Affirmed through a Memorandum of Understanding (MoU), the agreement will see DORIS applying its expertise in full engineering services to integrate Axens’ carbon capture technologies such as DMX and AdvAmine with hard-to-abate sectors of industry.
The partnership aims to cover the full CO2 value chain, from capture at the point of emission (fuel combustion and industrial processes), up to the usage or permanent storage.
Stating that CCUS is one of numerous solutions that can aid in industrial decarbonisation, Olivier Benyessaad, Head of Strategy for EAME APAC region, DORIS, added that the main challenges surrounding larger deployment related to the total cost of ownership of the solution.

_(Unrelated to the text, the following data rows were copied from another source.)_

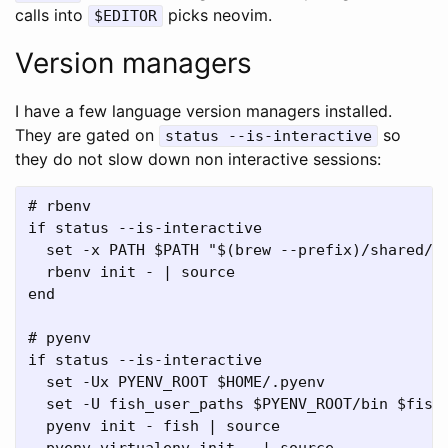
calls into
picks neovim.
$EDITOR
Version managers
I have a few language version managers installed.
They are gated on
so
status --is-interactive
they do not slow down non interactive sessions:
# rbenv

if status --is-interactive

  set -x PATH $PATH "$(brew --prefix)/shared/rb
  rbenv init - | source

end

# pyenv

if status --is-interactive

  set -Ux PYENV_ROOT $HOME/.pyenv

  set -U fish_user_paths $PYENV_ROOT/bin $fish_
  pyenv init - fish | source

  pyenv virtualenv-init - | source
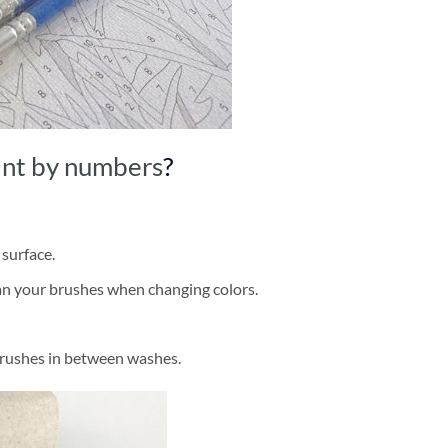
int by numbers
?
 surface.
ean your brushes when changing colors.
brushes in between washes.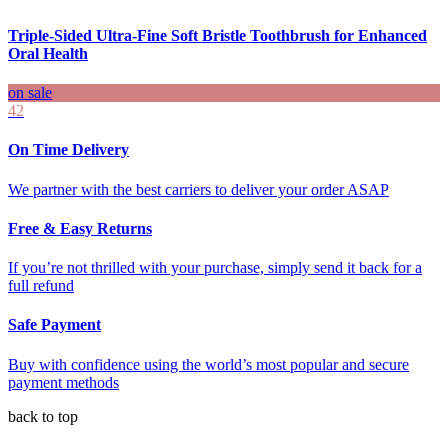
Triple-Sided Ultra-Fine Soft Bristle Toothbrush for Enhanced
Oral Health
on sale
42
On Time Delivery
We partner with the best carriers to deliver your order ASAP
Free & Easy Returns
If you’re not thrilled with your purchase, simply send it back for a
full refund
Safe Payment
Buy with confidence using the world’s most popular and secure
payment methods
back to top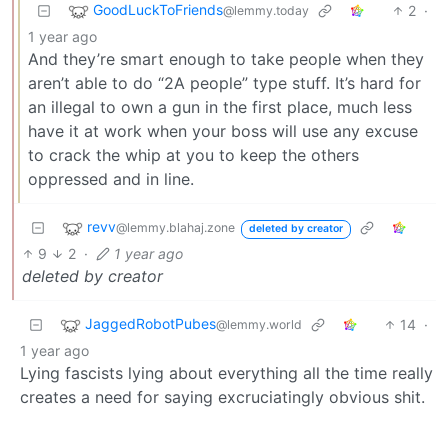
GoodLuckToFriends
2
·
@lemmy.today
1 year ago
And they’re smart enough to take people when they
aren’t able to do “2A people” type stuff. It’s hard for
an illegal to own a gun in the first place, much less
have it at work when your boss will use any excuse
to crack the whip at you to keep the others
oppressed and in line.
revv
@lemmy.blahaj.zone
deleted by creator
9
2
·
1 year ago
deleted by creator
JaggedRobotPubes
14
·
@lemmy.world
1 year ago
Lying fascists lying about everything all the time really
creates a need for saying excruciatingly obvious shit.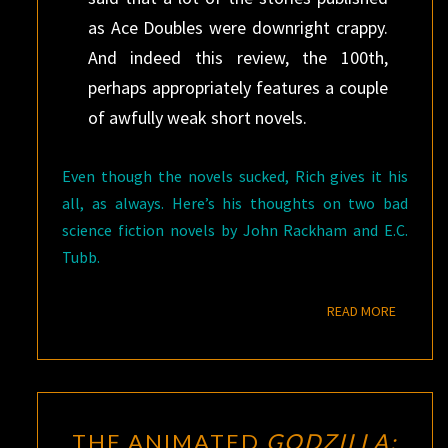
as Ace Doubles were downright crappy.
And indeed this review, the 100th,
perhaps appropriately features a couple
of awfully weak short novels.
Even though the novels sucked, Rich gives it his
all, as always. Here’s his thoughts on two bad
science fiction novels by John Rackham and E.C.
Tubb.
READ M
READ MORE
THE
THE ANIMATED
GODZILLA: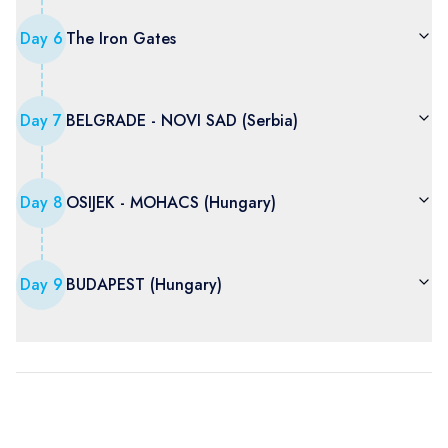
Day
6
The Iron Gates
Day
7
BELGRADE - NOVI SAD (Serbia)
Day
8
OSIJEK - MOHACS (Hungary)
Day
9
BUDAPEST (Hungary)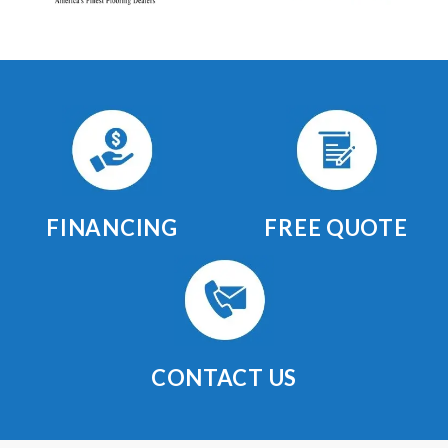
FINANCING
FREE QUOTE
CONTACT US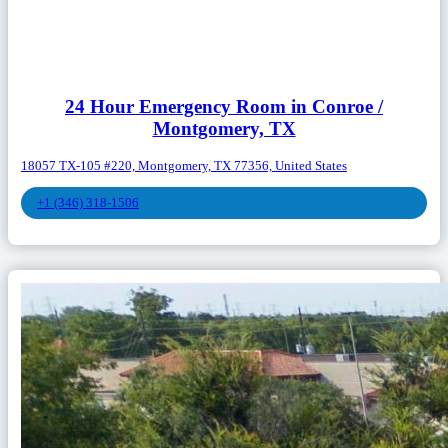
24 Hour Emergency Room in Conroe /
Montgomery, TX
18057 TX-105 #220, Montgomery, TX 77356, United States
+1 (346) 318-1506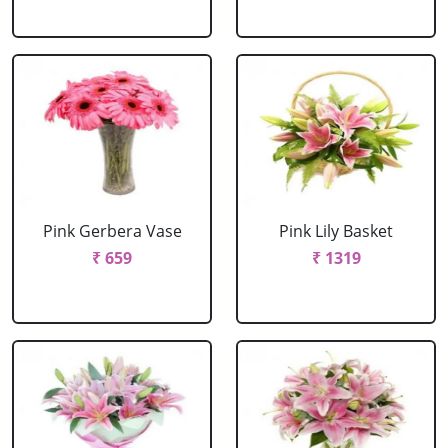
Pink Gerbera Vase
Pink Lily Basket
₹ 659
₹ 1319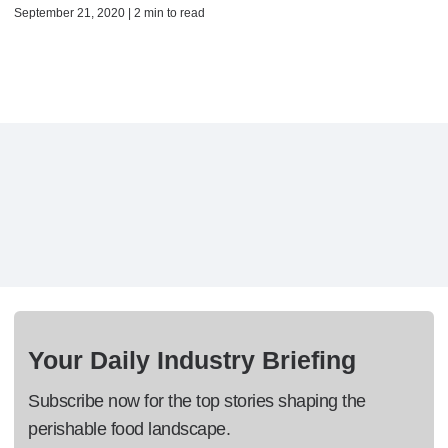
September 21, 2020 | 2 min to read
Your Daily Industry Briefing
Subscribe now for the top stories shaping the
perishable food landscape.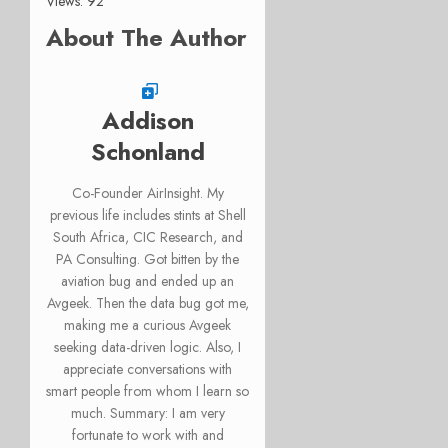
Views: 92
About The Author
Addison
Schonland
Co-Founder AirInsight. My
previous life includes stints at Shell
South Africa, CIC Research, and
PA Consulting. Got bitten by the
aviation bug and ended up an
Avgeek. Then the data bug got me,
making me a curious Avgeek
seeking data-driven logic. Also, I
appreciate conversations with
smart people from whom I learn so
much. Summary: I am very
fortunate to work with and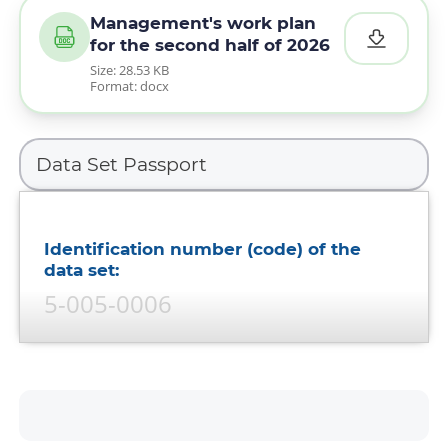
Management's work plan
for the second half of 2026
Size: 28.53 KB
Format: docx
Identification number (code) of the
data set:
5-005-0006
Data set name:
Approved annual work plans of
the bank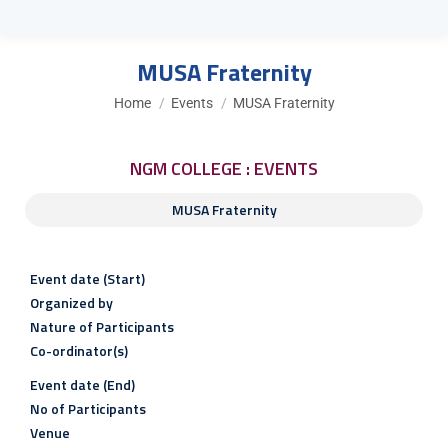
MUSA Fraternity
You are here:
Home
Events
MUSA Fraternity
NGM COLLEGE : EVENTS
MUSA Fraternity
Event date (Start)
Organized by
Nature of Participants
Co-ordinator(s)
Event date (End)
No of Participants
Venue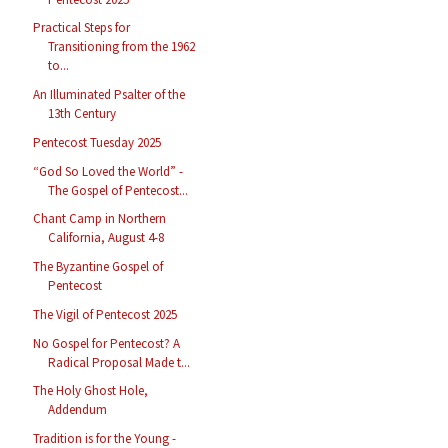
Practical Steps for
Transitioning from the 1962
to...
An Illuminated Psalter of the
13th Century
Pentecost Tuesday 2025
“God So Loved the World” -
The Gospel of Pentecost...
Chant Camp in Northern
California, August 4-8
The Byzantine Gospel of
Pentecost
The Vigil of Pentecost 2025
No Gospel for Pentecost? A
Radical Proposal Made t...
The Holy Ghost Hole,
Addendum
Tradition is for the Young -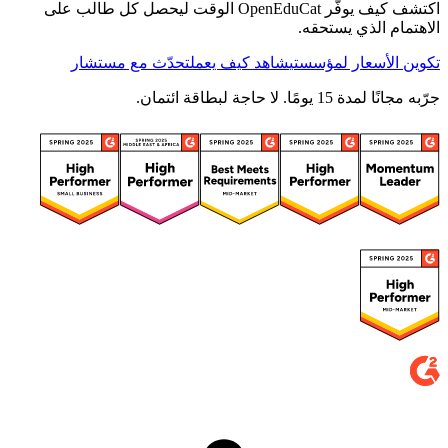
اكتشف كيف يوفّر OpenEduCat الوقت ليحصل كل طالب على
الاهتمام الذي يستحقه.
تحدّث مع مستشار
شاهد كيف يعمل
تكوين الأسعار لمؤسستي
جرّبه مجانًا لمدة 15 يومًا. لا حاجة لبطاقة ائتمان.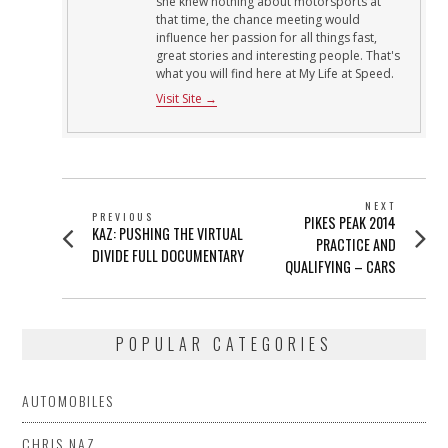
she knew nothing about motorsports at
that time, the chance meeting would
influence her passion for all things fast,
great stories and interesting people. That's
what you will find here at My Life at Speed.
Visit Site →
POST
NEXT
PREVIOUS
Next
PIKES PEAK 2014
NAVIGATION
Previous
KAZ: PUSHING THE VIRTUAL
post:
PRACTICE AND
post:
DIVIDE FULL DOCUMENTARY
QUALIFYING – CARS
POPULAR CATEGORIES
AUTOMOBILES
CHRIS NAZ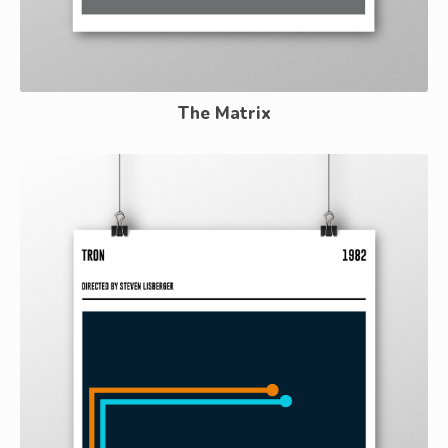
The Matrix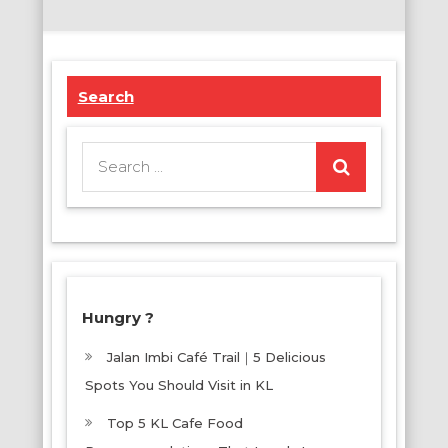
Search
Search
for:
Hungry ?
Jalan Imbi Café Trail｜5 Delicious
Spots You Should Visit in KL
Top 5 KL Cafe Food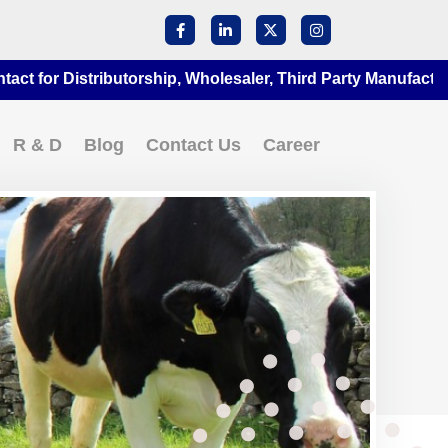
 Distributorship, Wholesaler, Third Party Manufacturing at 
R & D
Blog
Contact Us
Career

“With Axens technological know-how, we are now able to propose integrated and cost effective solutions for all our industrial clients who are looking at implementing CCUS solutions.”
One of the solutions, AdvAmine, is a gas sweetening technology that aids in the removal of contaminants like CO2, H2S, Mercaptans and COS, while DMX is a process that utilises a solvent to capture CO2 from flue gas across a range of processes including power stations, waste incinerators, cement plans, and is adapted for use on industrial smoke or industrial gas when CO2 partial pressures are low to medium.
“Axens will leverage on AdvAmine 60 years’ operating experience on natural gas sweetening to widely deploy its DMX breakthrough technology that removes CO2 from industrial flue gas,” explained Rachid Chennit, Vice President, Low Carbon Solutions & Gas, Axens.
“DORIS expertise in engineering combined with Axens technology know-how will bring a strong added value to all industrials willing to reduce their CO2 emissions.”
Having stated that CCS is a necessary technology to reaching Net Zero emissions, the Intergovernmental Panel on Climate Change (IPCC) and the International Energy Agency (IEA) both encourage an acceleration of global carbon capture capacity, with the IEA’s Sustainable Development Scenario targeting around 900 MtCO2 (million tonnes) per year by 2030 and 5,400 MtCO2 by 2050.